Getting back

Adrian Poole

  • A crowd is not company by Robert Kee
    Cape, 240 pp, £7.50, May 1982, ISBN 0 224 02003 X
  • Bedbugs by Clive Sinclair
    Allison and Busby, 109 pp, £6.95, May 1982, ISBN 0 85031 454 2
  • New Writing and Writers 19
    John Calder, 262 pp, £6.95, April 1982, ISBN 0 7145 3811 6
  • Zhenia’s Childhood by Boris Pasternak, translated by Alec Brown
    Allison and Busby, 115 pp, £6.95, May 1982, ISBN 0 85031 466 6

In what is by far the most rewarding item in Calder’s New Writing and Writers 19, the main character of Harry Mulisch’s ‘Antique Air’ thinks of the war as ‘an almost impenetrable barrier of death, fear, hunger’, separating him from his childhood. Yet paradoxically, the war is ‘perhaps his most precious possession, without which he can hardly imagine himself. Nor can he imagine what it can be like to live as he imagines his children have done, a life undivided by such a cataract. In his introduction to A crowd is not company, Robert Kee voices some similar thoughts about the experience of war in youth. In fact, the subject of his book is not so much ‘death, fear, hunger’, as the effects of a unique kind of confinement on a young middle-class Englishman of his generation – namely, the experience of a prisoner-of-war camp. He originally published it in 1947 as a novel and has now reissued it as an ‘autobiographical memoir’, unchanged except for a brief explanatory preface. It might seem odd for an author to claim a more intimate kind of formal responsibility for a narrative that now seems to him in retrospect to have ‘a strange authenticity, almost as if it had been written by someone else’. A meal could be made of this, but it would be a dull one. Everyone knows what it means, and there are many more interesting things about the book than what to call it. ‘Personal Narratives, British’ in the British Library Cataloguing Data on the fly-leaf has a quaint rightness to it.
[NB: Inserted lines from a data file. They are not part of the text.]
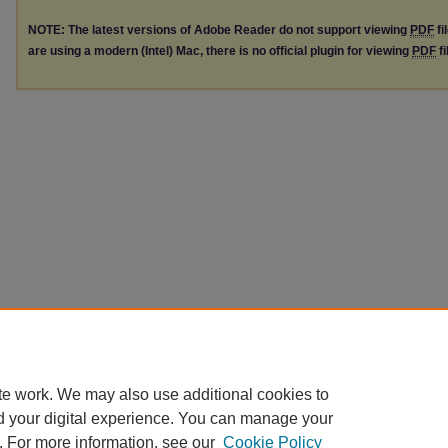
NOTE: The latest versions of Adobe Reader do not support viewing
PDF
fi
are using a modern (Intel) Mac, there is no official plugin for viewing
PDF
fi
te work. We may also use additional cookies to
d your digital experience. You can manage your
. For more information, see our
Cookie Policy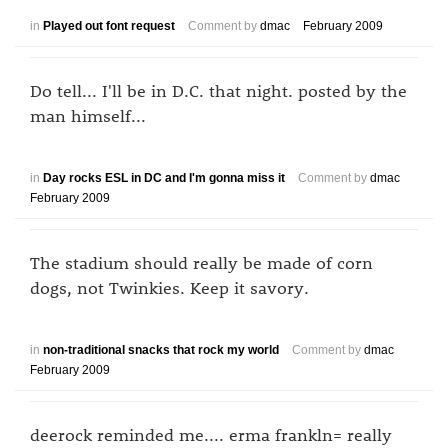
in
Played out font request
Comment by
dmac
February 2009
Do tell... I'll be in D.C. that night. posted by the
man himself...
in
Day rocks ESL in DC and I'm gonna miss it
Comment by
dmac
February 2009
The stadium should really be made of corn
dogs, not Twinkies. Keep it savory.
in
non-traditional snacks that rock my world
Comment by
dmac
February 2009
deerock reminded me.... erma frankln= really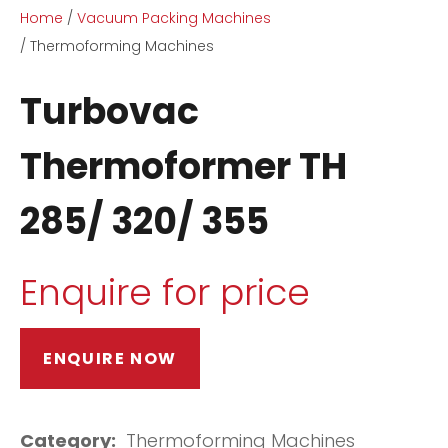
Home
Vacuum Packing Machines
Thermoforming Machines
Turbovac
Thermoformer TH
ASK US A
285/ 320/ 355
QUESTION
Enquire for price
ENQUIRE NOW
Category
Thermoforming Machines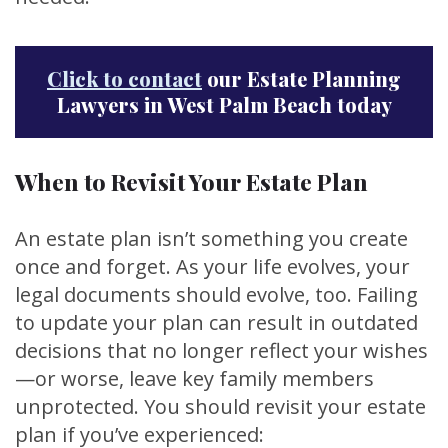
Click to contact
our Estate Planning
Lawyers in West Palm Beach today
When to Revisit Your Estate Plan
An estate plan isn’t something you create
once and forget. As your life evolves, your
legal documents should evolve, too. Failing
to update your plan can result in outdated
decisions that no longer reflect your wishes
—or worse, leave key family members
unprotected. You should revisit your estate
plan if you’ve experienced: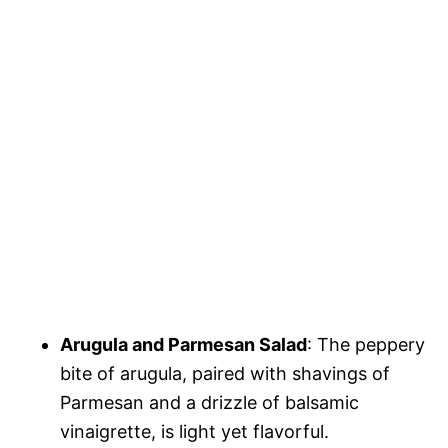
Arugula and Parmesan Salad
: The peppery
bite of arugula, paired with shavings of
Parmesan and a drizzle of balsamic
vinaigrette, is light yet flavorful.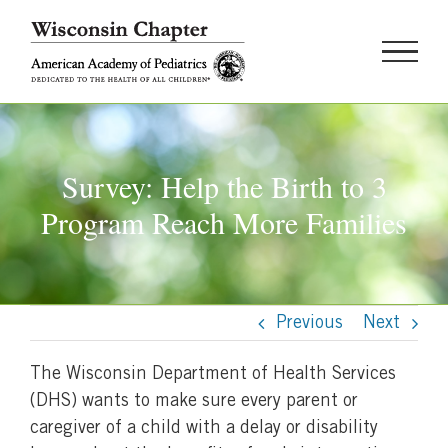
Skip
to
content
Survey: Help the Birth to 3
Program Reach More Families
Previous
Next
The Wisconsin Department of Health Services
(DHS) wants to make sure every parent or
caregiver of a child with a delay or disability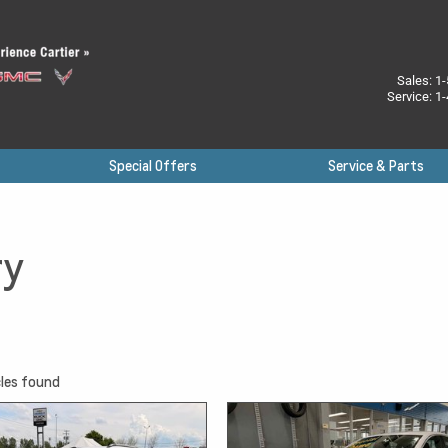
Sales:
1-
Service:
1-
Special Offers
Service & Parts
ry
les found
One of these more interesting things is the shape Kee chooses for his narrative. It is divided into four parts. In the first, Kee is shot down over Holland, captured, interrogated and escorted eastwards to an RAF prison camp; in the second, we are given a generalised account of the routine events and salient impressions of the camp; the third is solely devoted to the most overtly dramatic event, an attempted escape and recapture; the fourth deals with the evacuation and forced march of the prisoners away from the Russian advance towards an unknown destination. Three of these sections are concerned with journeys, but it is only the last that takes us away from base-camp. The isolatable escape-story in Part Three trades very skilfully on a whole lot of familiar anxieties, anticipations and shocks: the reader recognises this sort of narrative and its possible destinations. But it is the journey in Part Four that is the really engaging and troubling one, because we don’t know where the narrator will choose to end it – whether it’s going to reach ‘home’ or conclude on a moment of liberation or simply somewhere in transit. In fact, it closes on the prisoners’ arrival at a new, albeit presumably temporary camp. In the crush of exhausted bodies Kee pulls out the battered poetry anthology that has been his most consistent and comforting companion. He opens it, whether deliberately or not we don’t know, at Rossetti’s ‘Blessed Damozel’. For a moment he escapes from the appalling chaos around him, then he is overcome by disgust and stuffs the book away. And this is, a page later, the note on which the book ends, of utter despair and disgust at ‘what life really was: something foul and heartless, something with no good in it at all’. He reviews and dismisses the possibility that love or beauty might combat or even survive this despair. In his mind, those he has loved died when he entered the prison camp, and the beauty he has found in poetry is now a chimera. He drops the poetry in the mud, and it is trampled out of sight by the boots of the man behind him.